Alline immediately revealed his rebirth experience to his parents, which they initially welcomed. With his announcement of his need and desire to spread the gospel, he came into conflict with them. Alline's parents were then in the sunset of their lives and depended on Henry's management of the family farm for their welfare. More importantly, however, they and Alline recognized that under the traditional Congregational churches, only appropriately educated and ordained ministers were eligible to preach.
That weighed heavily on Alline, who in short order attempted to sail to New England to seek the appropriate education and training. However, it was on the eve of the American Revolution, and the violent convulsions that began to occur in New England precluded his departure from Nova Scotia.
Despite his misgivings he began preaching in Falmouth, particularly after his neighbors heard that he had become a New Light and sought his advice and asked him to lead them in prayer. That again brought him at odds with his parents, who were known to walk out of churches in which he began to preach. In 1776 he began preaching at Newport, the township adjacent to Falmouth. His reputation as a gifted spiritual speaker spread, and soon, crowds were flocking to Falmouth to hear him.
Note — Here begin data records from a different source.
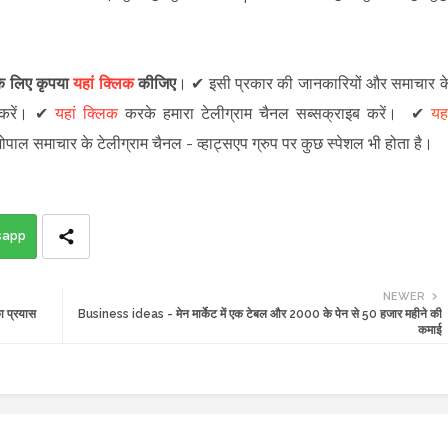
 के लिए कृपया
यहां क्लिक
कीजिए
।
✔
इसी प्रकार की जानकारियों और समाचार क
रें
।
✔
यहां क्लिक
करके हमारा टेलीग्राम चैनल सब्सक्राइब करें।
✔
यहा
 भोपाल समाचार के टेलीग्राम चैनल -
व्हाट्सएप ग्रुप
पर कुछ स्पेशल भी होता है।
sapp
NEWER
ा प्रयास
Business ideas - मेन मार्केट में एक टेबल और 2000 के पेन से 50 हजार महीने की
कमाई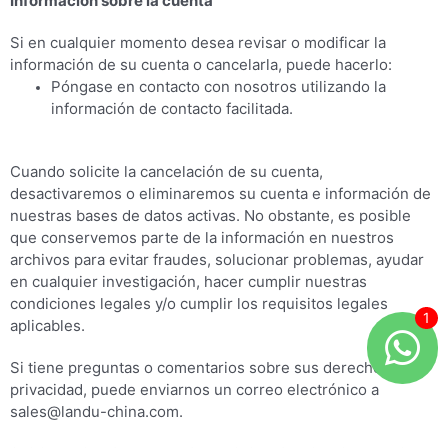
Información sobre la cuenta
Si en cualquier momento desea revisar o modificar la
información de su cuenta o cancelarla, puede hacerlo:
Póngase en contacto con nosotros utilizando la
información de contacto facilitada.
Cuando solicite la cancelación de su cuenta,
desactivaremos o eliminaremos su cuenta e información de
nuestras bases de datos activas. No obstante, es posible
que conservemos parte de la información en nuestros
archivos para evitar fraudes, solucionar problemas, ayudar
en cualquier investigación, hacer cumplir nuestras
condiciones legales y/o cumplir los requisitos legales
aplicables.
Si tiene preguntas o comentarios sobre sus derechos de
privacidad, puede enviarnos un correo electrónico a
sales@landu-china.com.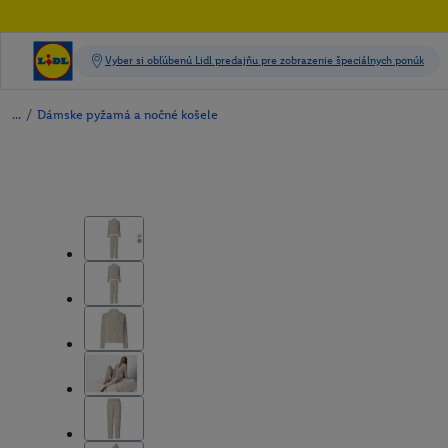
/
Dámske pyžamá a nočné košele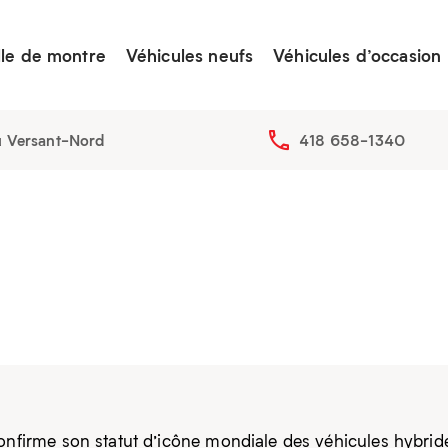
lle de montre
Véhicules neufs
Véhicules d’occasion
u Versant-Nord
418 658-1340
 confirme son statut d’icône mondiale des véhicules hybrid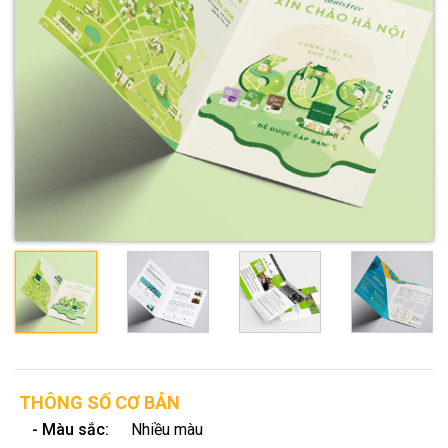
THÔNG SỐ CƠ BẢN
- Màu sắc:
Nhiều màu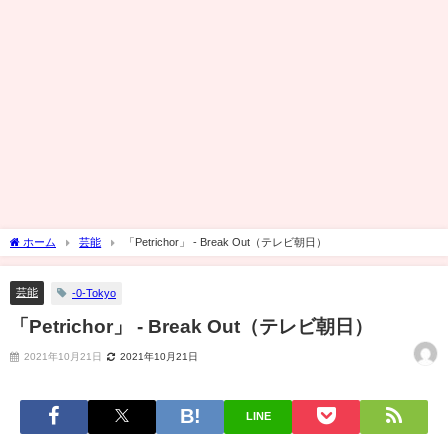
ホーム
芸能
「Petrichor」 - Break Out（テレビ朝日）
芸能
-0-Tokyo
「Petrichor」 - Break Out（テレビ朝日）
2021年10月21日
2021年10月21日
LINE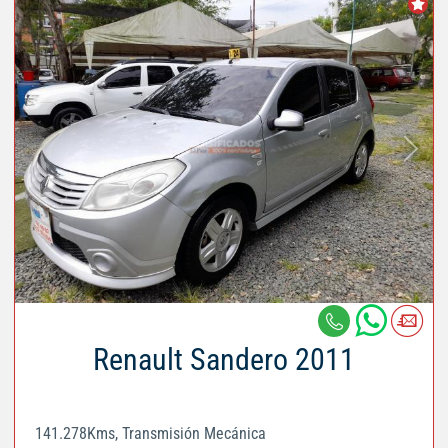
Renault Sandero 2011
141.278Kms, Transmisión Mecánica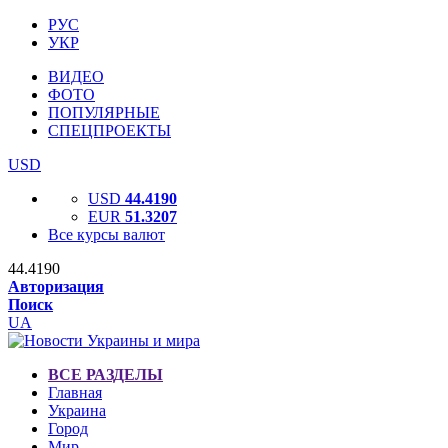
РУС
УКР
ВИДЕО
ФОТО
ПОПУЛЯРНЫЕ
СПЕЦПРОЕКТЫ
USD
USD
44.4190
EUR
51.3207
Все курсы валют
44.4190
Авторизация
Поиск
UA
ВСЕ РАЗДЕЛЫ
Главная
Украина
Город
Мир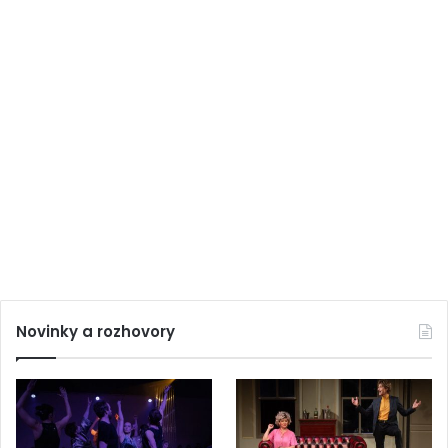
Novinky a rozhovory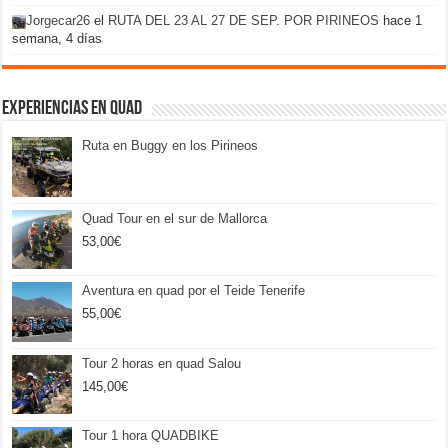
Jorgecar26
el
RUTA DEL 23 AL 27 DE SEP. POR PIRINEOS
hace 1
semana, 4 días
Experiencias en Quad
Ruta en Buggy en los Pirineos
Quad Tour en el sur de Mallorca
53,00
€
Aventura en quad por el Teide Tenerife
55,00
€
Tour 2 horas en quad Salou
145,00
€
Tour 1 hora QUADBIKE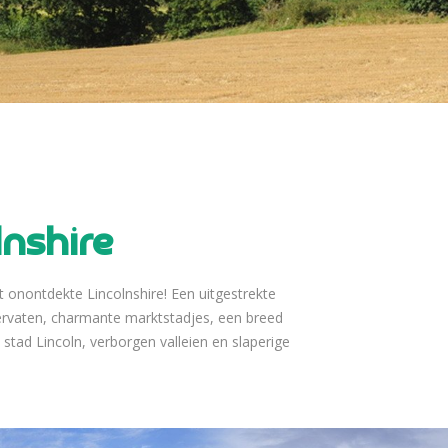
lnshire
 onontdekte Lincolnshire! Een uitgestrekte
ervaten, charmante marktstadjes, een breed
stad Lincoln, verborgen valleien en slaperige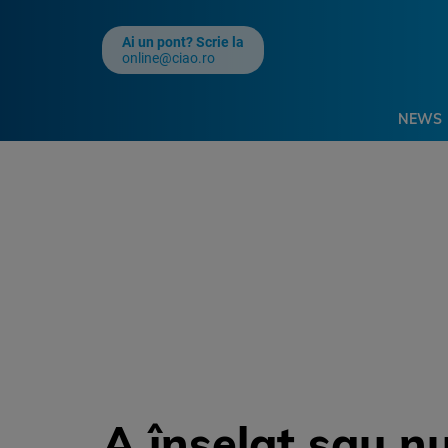
Ai un pont? Scrie la
online@ciao.ro
NEWS
A înșelat sau n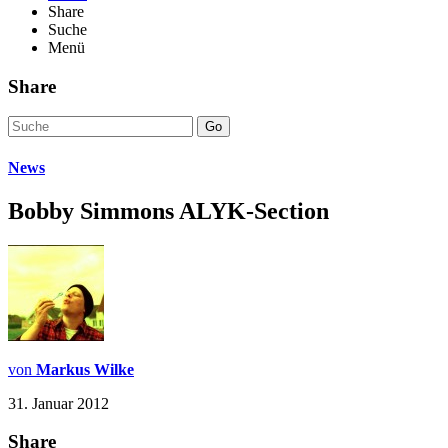
Share
Suche
Menü
Share
Go
News
Bobby Simmons ALYK-Section
von
Markus Wilke
31. Januar 2012
Share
The same year, both Falmouth and Newport formed churches with his assistance, were anti-Calvinist in nature and generally rejected, traditional Congregationalism. By 1777, Alline finally broke from his parents to pursue his evangelical ministry on a full-time basis. In 1778 the Horton and Cornwallis Townships sought his assistance to establish a Baptist church, which became the first Baptist Church in Canada. The following year, the church, along with the Falmouth and Newport New Light churches, ordained him. That act removed one of Alline's perceived impediments to his right to preach. Despite Alline's assistance in establishing the Horton/Cornwallis Baptist Church, a dispute concerning the proper mode of baptism denied him the fellowship.
Until 1783, Alline travelled extensively throughout the Planter-settled areas of Nova Scotia, the Saint John River Valley, and the Chignecto area. His effort to reach the people was Herculean by travelling mostly by foot and at times on horseback to reach every possible hamlet. His ministry was hugely successful and drew the attention and grudging admiration of even those who opposed him like Simeon Perkins of Liverpool, who stated, "Never did I behold Such an Appearance of the Spirit of God moving upon the people.... Since the time of the Great Religious Stir in New England many years ago." By 1783, even Alline's opponents acknowledged that the whole colony outside of Halifax had come under his revivalist influence. Despite his success, he was not accepted by all those he encountered. Opposition rose against him from those who thought he was a destabilizing factor to the day's social order: primarily government representatives in Halifax and the Anglican clergy that was fully integrated into the governmental power structure. Ministers of various other Protestant sects also opposed him on theological grounds, the New Light's jettisoning of an educated and "properly"-ordained ministry, and assuredly the loss of parishioners that eroded both tithing flows and the clergy's status in their community's hierarchy. A significant result of the revival was that it stimulated much more frequent contact among settlements, as Alline travelled to places that none had gone before.
Throughout that time, Alline established seven additional churches and composed his many hymns, pamphlets, sermons, personal journal, and two major theological works. The frantic pace that Alline imposed upon himself weakened his health and allowed the rapid advance of tuberculosis. Even so, he decided to travel to New England in 1783 to spread his New Light ideas to his former brethren. His ministry there lasted until he finally succumbed to his illness in February 1784.